Cornish mining… by bees
During my daily walks throughout the April 2020 coronavirus lockdown, I’ve been noticing new round holes on bare earth paths, with little piles of soil around them, as if something very small has been drilling into the ground.
I’ve seen the occupants going in and out in past summers – and they were one of the 100 or more species of mining bees. Mining bee holes are sometimes found together in groups, depending on the species. You are most likely to find them in your garden in spring. Up to 60cm in depth, the tunnels branch off underground, with a chamber for each individual egg, which is laid on a clump of nutritious pollen.
The stings of these gentle bees are unlikely to penetrate human skin, so sit back and enjoy their company.
One of the earliest mining bees to emerge is the hairy-footed flower bee. My brother spotted them in his London garden last week and wondered where they were nesting. I suggested the nearby (currently abandoned) private golf course, as they like bare ground and banks (as in golf bunkers). However, they may also be found nesting in walls.
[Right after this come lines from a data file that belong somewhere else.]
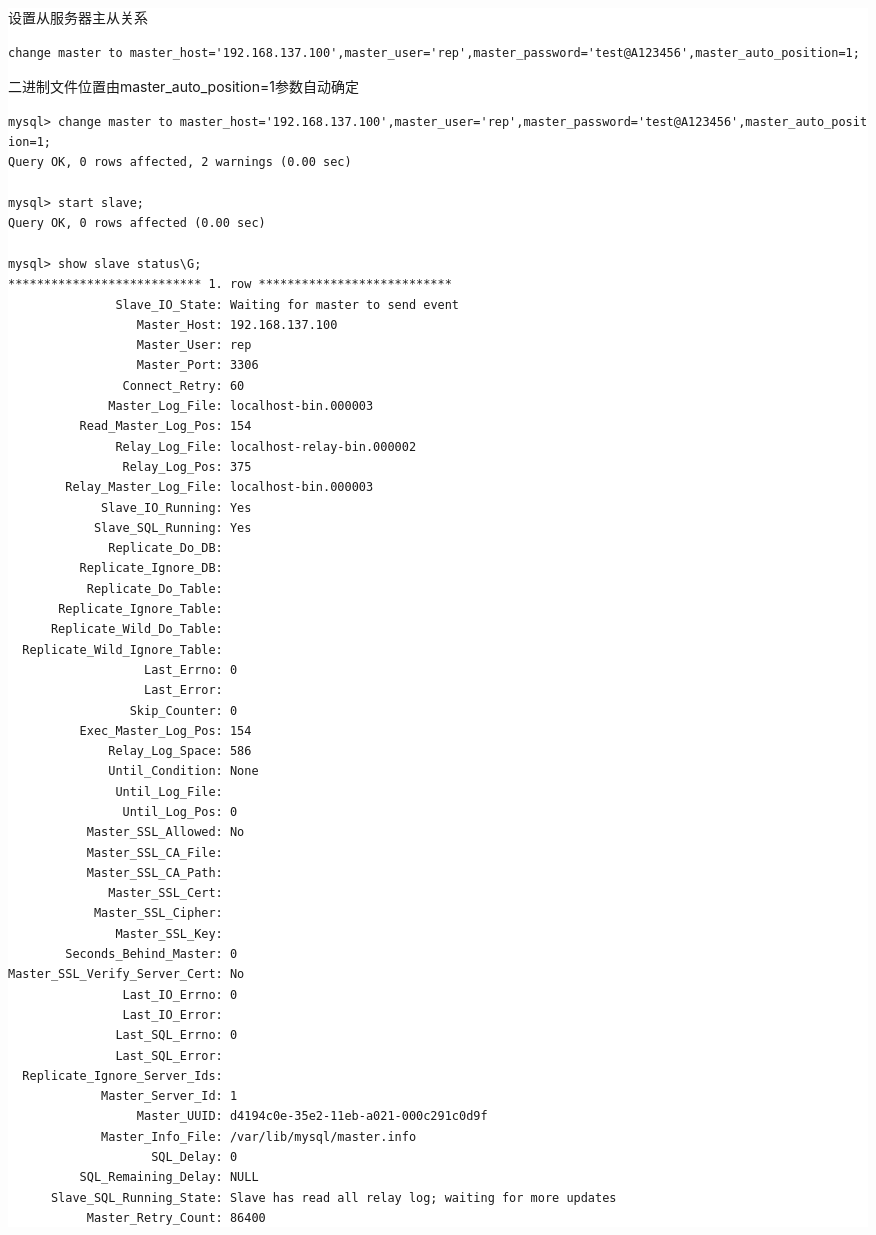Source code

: 设置从服务器主从关系

```
change master to master_host='192.168.137.100',master_user='rep',master_password='test@A123456',master_auto_position=1; 
```

二进制文件位置由master_auto_position=1参数自动确定

```mysql
mysql> change master to master_host='192.168.137.100',master_user='rep',master_password='test@A123456',master_auto_position=1;
Query OK, 0 rows affected, 2 warnings (0.00 sec)

mysql> start slave;
Query OK, 0 rows affected (0.00 sec)

mysql> show slave status\G;
*************************** 1. row ***************************
               Slave_IO_State: Waiting for master to send event
                  Master_Host: 192.168.137.100
                  Master_User: rep
                  Master_Port: 3306
                Connect_Retry: 60
              Master_Log_File: localhost-bin.000003
          Read_Master_Log_Pos: 154
               Relay_Log_File: localhost-relay-bin.000002
                Relay_Log_Pos: 375
        Relay_Master_Log_File: localhost-bin.000003
             Slave_IO_Running: Yes
            Slave_SQL_Running: Yes
              Replicate_Do_DB: 
          Replicate_Ignore_DB: 
           Replicate_Do_Table: 
       Replicate_Ignore_Table: 
      Replicate_Wild_Do_Table: 
  Replicate_Wild_Ignore_Table: 
                   Last_Errno: 0
                   Last_Error: 
                 Skip_Counter: 0
          Exec_Master_Log_Pos: 154
              Relay_Log_Space: 586
              Until_Condition: None
               Until_Log_File: 
                Until_Log_Pos: 0
           Master_SSL_Allowed: No
           Master_SSL_CA_File: 
           Master_SSL_CA_Path: 
              Master_SSL_Cert: 
            Master_SSL_Cipher: 
               Master_SSL_Key: 
        Seconds_Behind_Master: 0
Master_SSL_Verify_Server_Cert: No
                Last_IO_Errno: 0
                Last_IO_Error: 
               Last_SQL_Errno: 0
               Last_SQL_Error: 
  Replicate_Ignore_Server_Ids: 
             Master_Server_Id: 1
                  Master_UUID: d4194c0e-35e2-11eb-a021-000c291c0d9f
             Master_Info_File: /var/lib/mysql/master.info
                    SQL_Delay: 0
          SQL_Remaining_Delay: NULL
      Slave_SQL_Running_State: Slave has read all relay log; waiting for more updates
           Master_Retry_Count: 86400
```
You can help mining bees by leaving earth banks and patches of soil available in sunny places, by using no pesticides whatsoever in your garden, and importantly, by growing a wide variety of flowering plants to feed bees through as much of the year as possible. In mild Cornwall this can mean year-round flowers in your garden. Don’t forget flowering bushes and trees. For suggestions, see how to attract bumblebees to your garden.
Pictured here are the holes of one of the latest mining bees to fly in autumn, the ivy bee (Colletes hederae).